PROBLEM REQUIREMENTS
Down to the last line, reproduce the data that follows, but skip the pictures.

───── DATA EXTRACT

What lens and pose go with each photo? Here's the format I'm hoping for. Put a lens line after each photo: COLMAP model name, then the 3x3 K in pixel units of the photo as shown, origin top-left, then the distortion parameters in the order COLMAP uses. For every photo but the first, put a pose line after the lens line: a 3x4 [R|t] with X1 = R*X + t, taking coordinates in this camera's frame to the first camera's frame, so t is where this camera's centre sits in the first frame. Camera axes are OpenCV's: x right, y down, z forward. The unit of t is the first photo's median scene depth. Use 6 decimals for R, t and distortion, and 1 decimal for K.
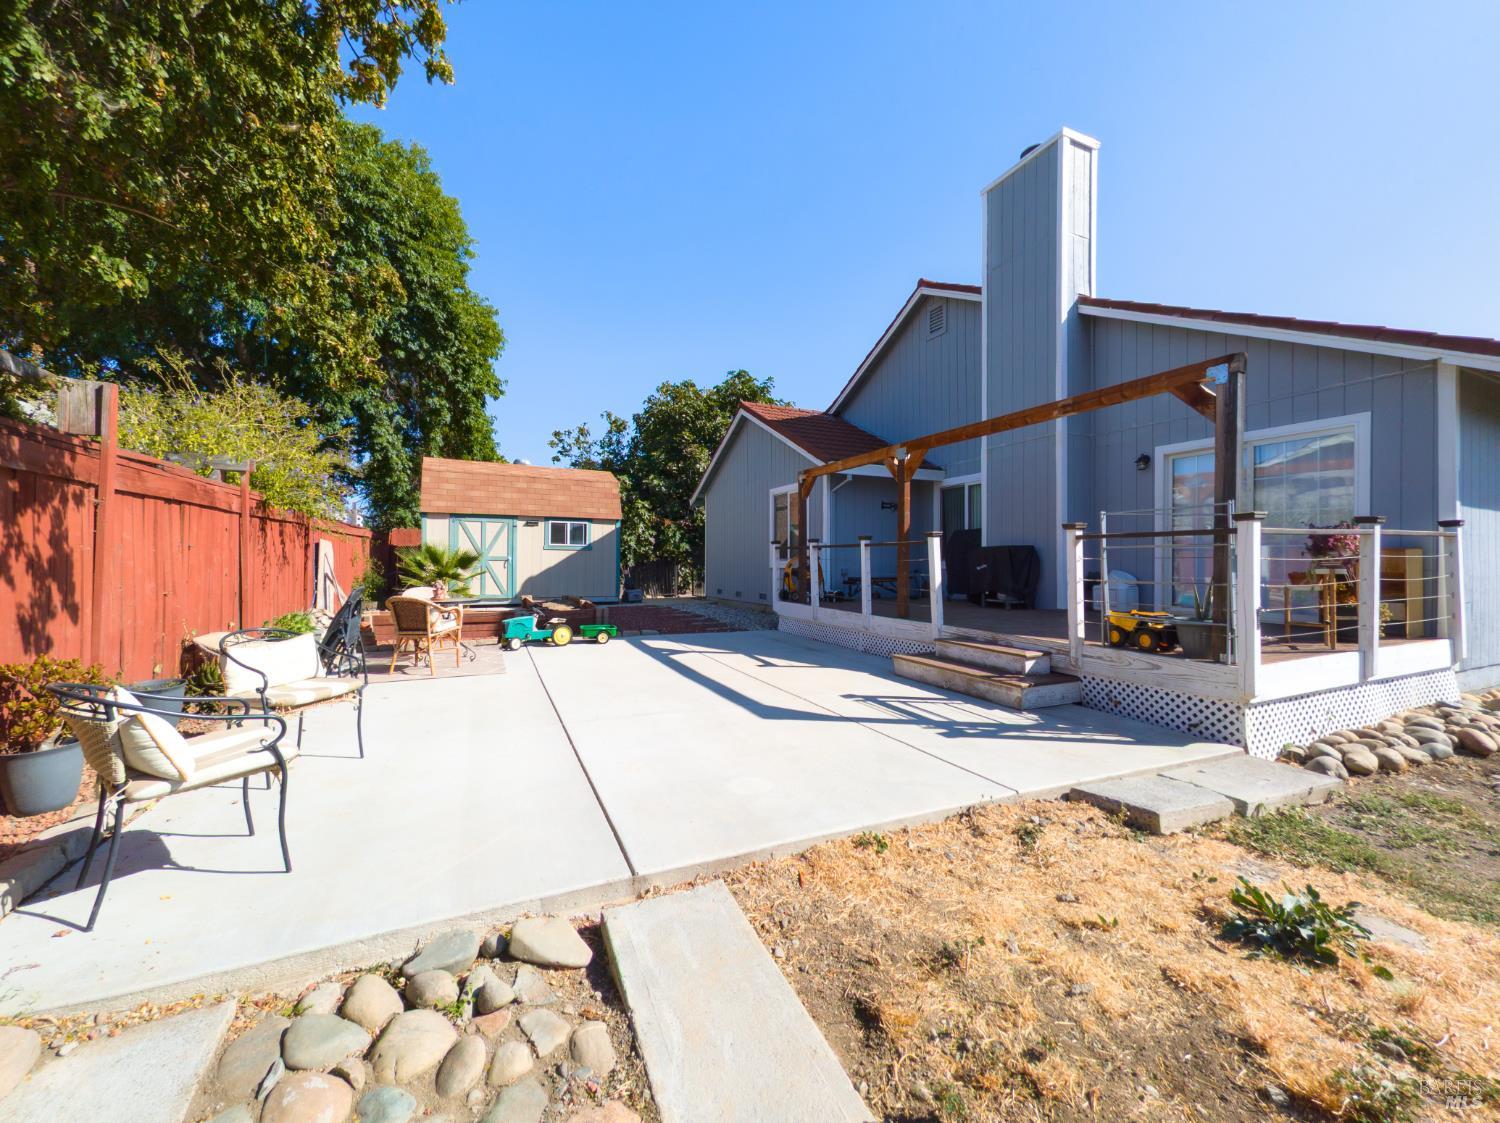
lens RADIAL K [[601.4, 0, 751.9], [0, 601.4, 557.4], [0, 0, 1]] dist [0.012135, -0.003133]
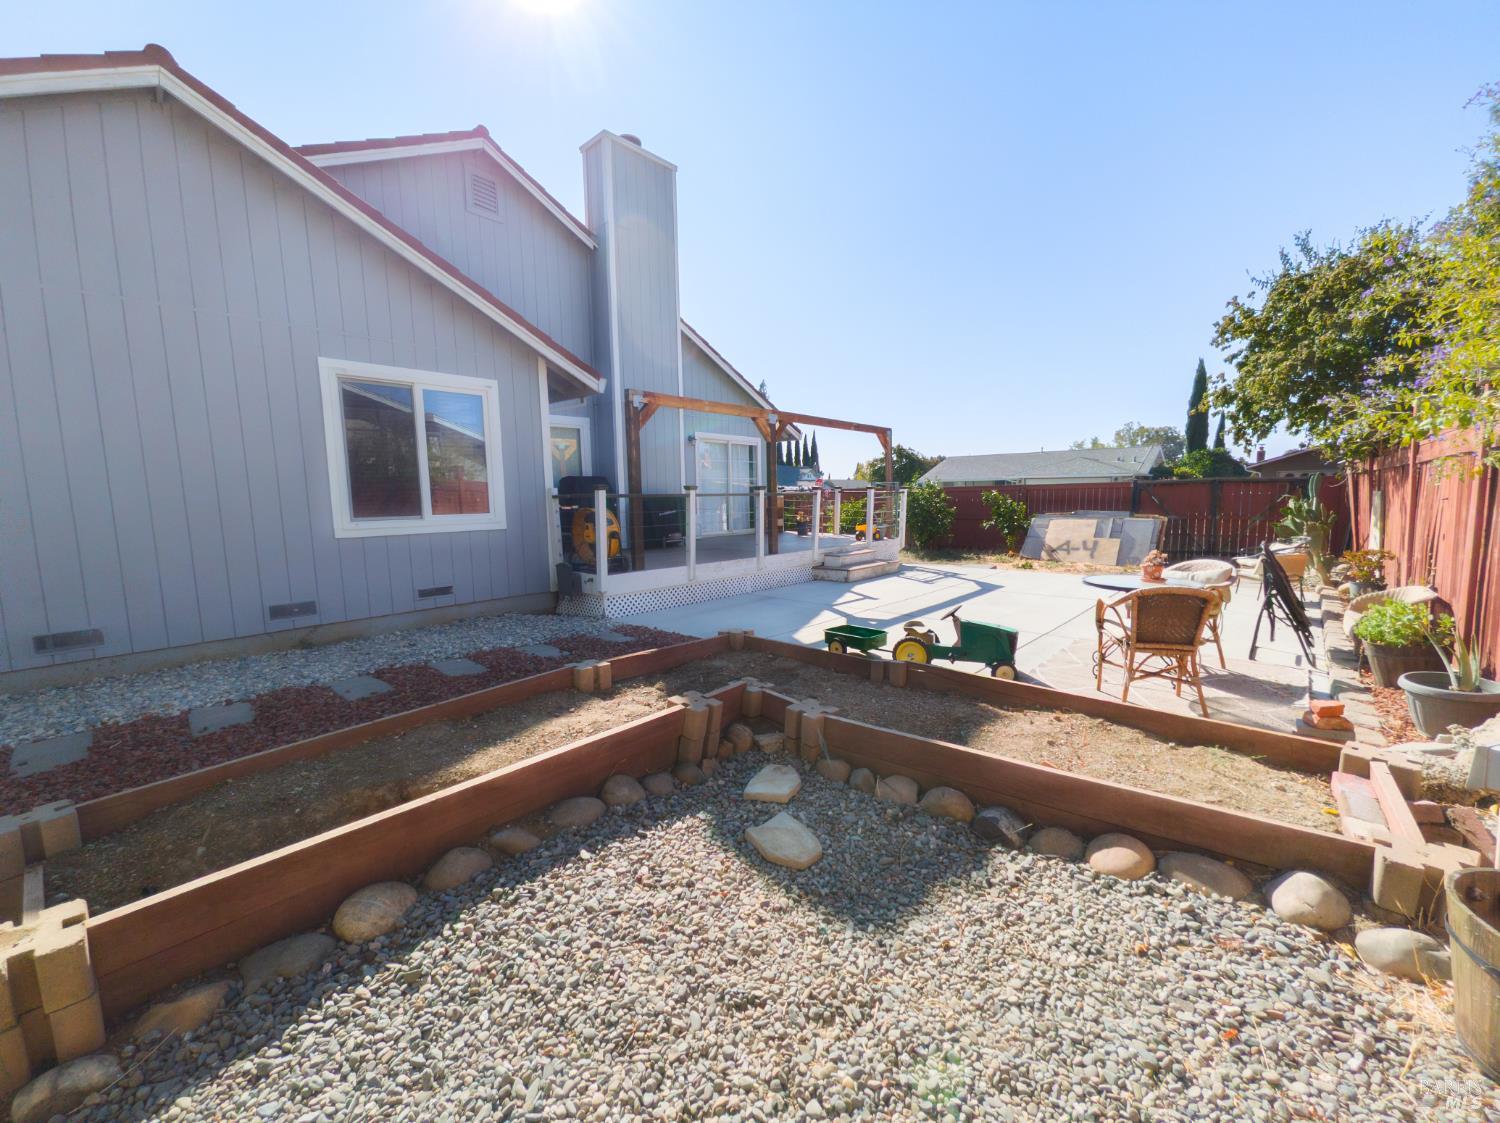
lens RADIAL K [[601.4, 0, 751.0], [0, 601.4, 560.5], [0, 0, 1]] dist [0.012135, -0.003133]
pose [[-0.401618, -0.094881, 0.910879, -0.451939], [0.010734, 0.994063, 0.108278, -0.010058], [-0.915744, 0.053264, -0.398215, 0.803980]]
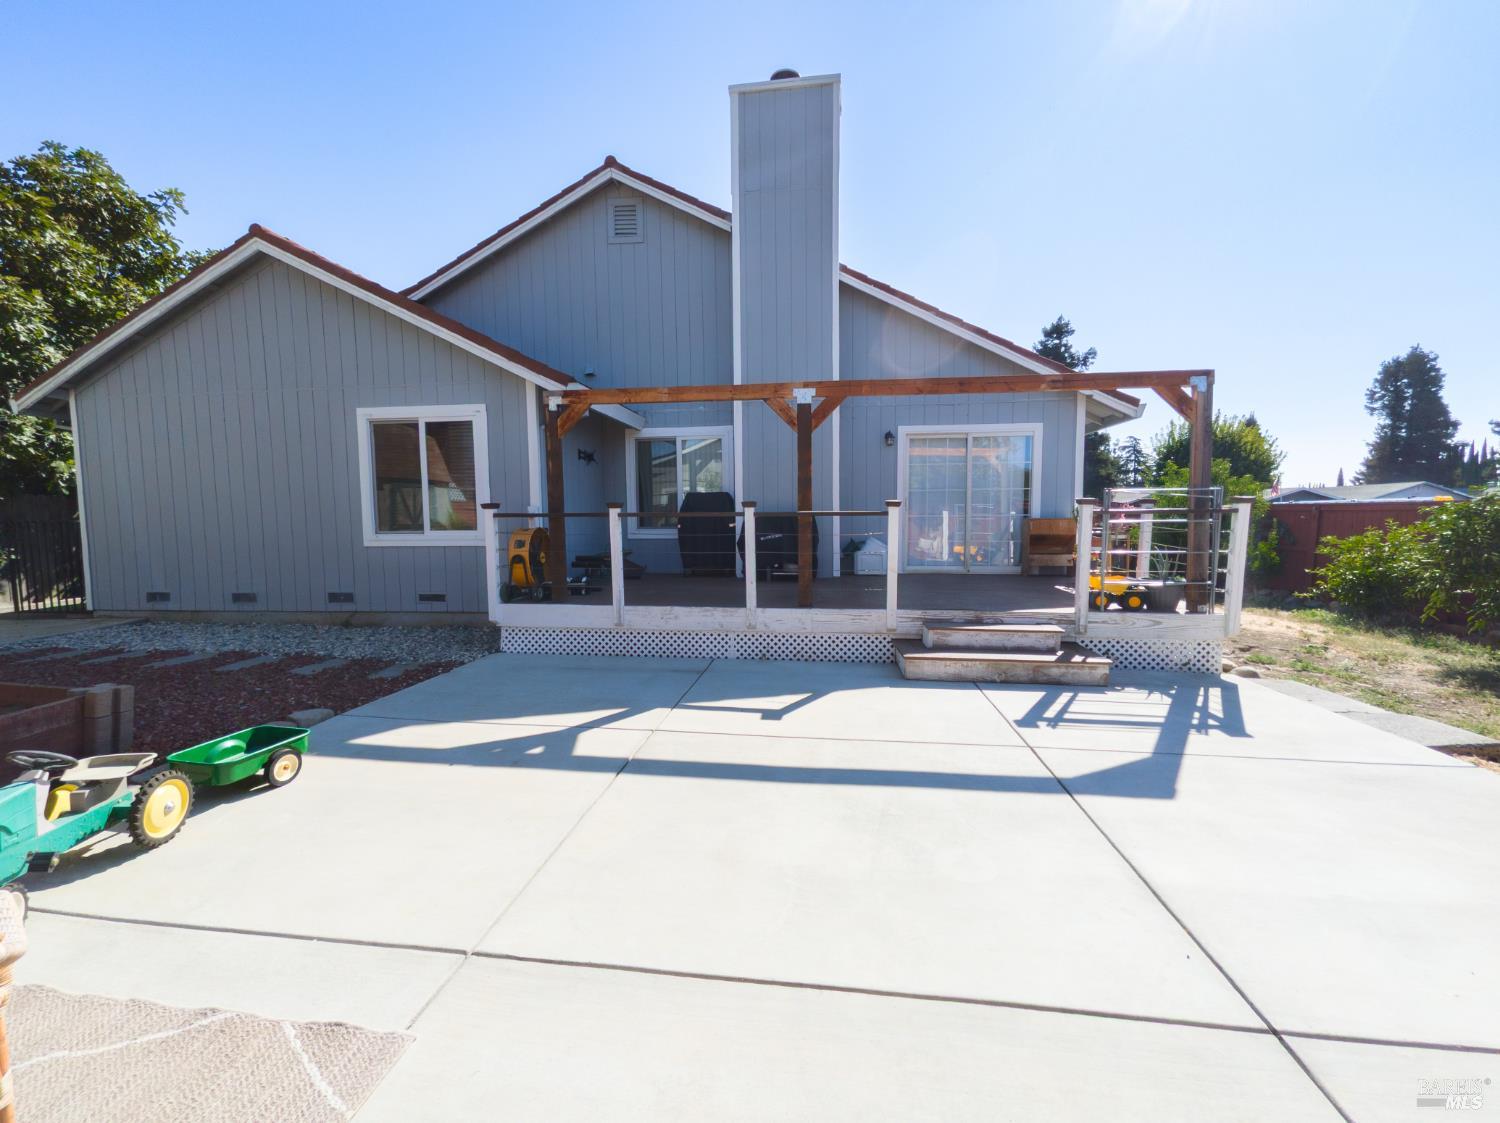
lens RADIAL K [[601.4, 0, 769.6], [0, 601.4, 558.7], [0, 0, 1]] dist [0.012135, -0.003133]
pose [[0.522804, -0.065900, 0.849902, -0.232832], [0.002535, 0.997123, 0.075756, -0.011894], [-0.852449, -0.037451, 0.521467, 0.327187]]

──────────

SOLUTION
What lens and pose go with each photo? Here's the format I'm hoping for. Put a lens line after each photo: COLMAP model name, then the 3x3 K in pixel units of the photo as shown, origin top-left, then the distortion parameters in the order COLMAP uses. For every photo but the first, put a pose line after the lens line: a 3x4 [R|t] with X1 = R*X + t, taking coordinates in this camera's frame to the first camera's frame, so t is where this camera's centre sits in the first frame. Camera axes are OpenCV's: x right, y down, z forward. The unit of t is the first photo's median scene depth. Use 6 decimals for R, t and distortion, and 1 decimal for K.
lens RADIAL K [[601.4, 0, 751.9], [0, 601.4, 557.4], [0, 0, 1]] dist [0.012135, -0.003133]
lens RADIAL K [[601.4, 0, 751.0], [0, 601.4, 560.5], [0, 0, 1]] dist [0.012135, -0.003133]
pose [[-0.401618, -0.094881, 0.910879, -0.451939], [0.010734, 0.994063, 0.108278, -0.010058], [-0.915744, 0.053264, -0.398215, 0.803980]]
lens RADIAL K [[601.4, 0, 769.6], [0, 601.4, 558.7], [0, 0, 1]] dist [0.012135, -0.003133]
pose [[0.522804, -0.065900, 0.849902, -0.232832], [0.002535, 0.997123, 0.075756, -0.011894], [-0.852449, -0.037451, 0.521467, 0.327187]]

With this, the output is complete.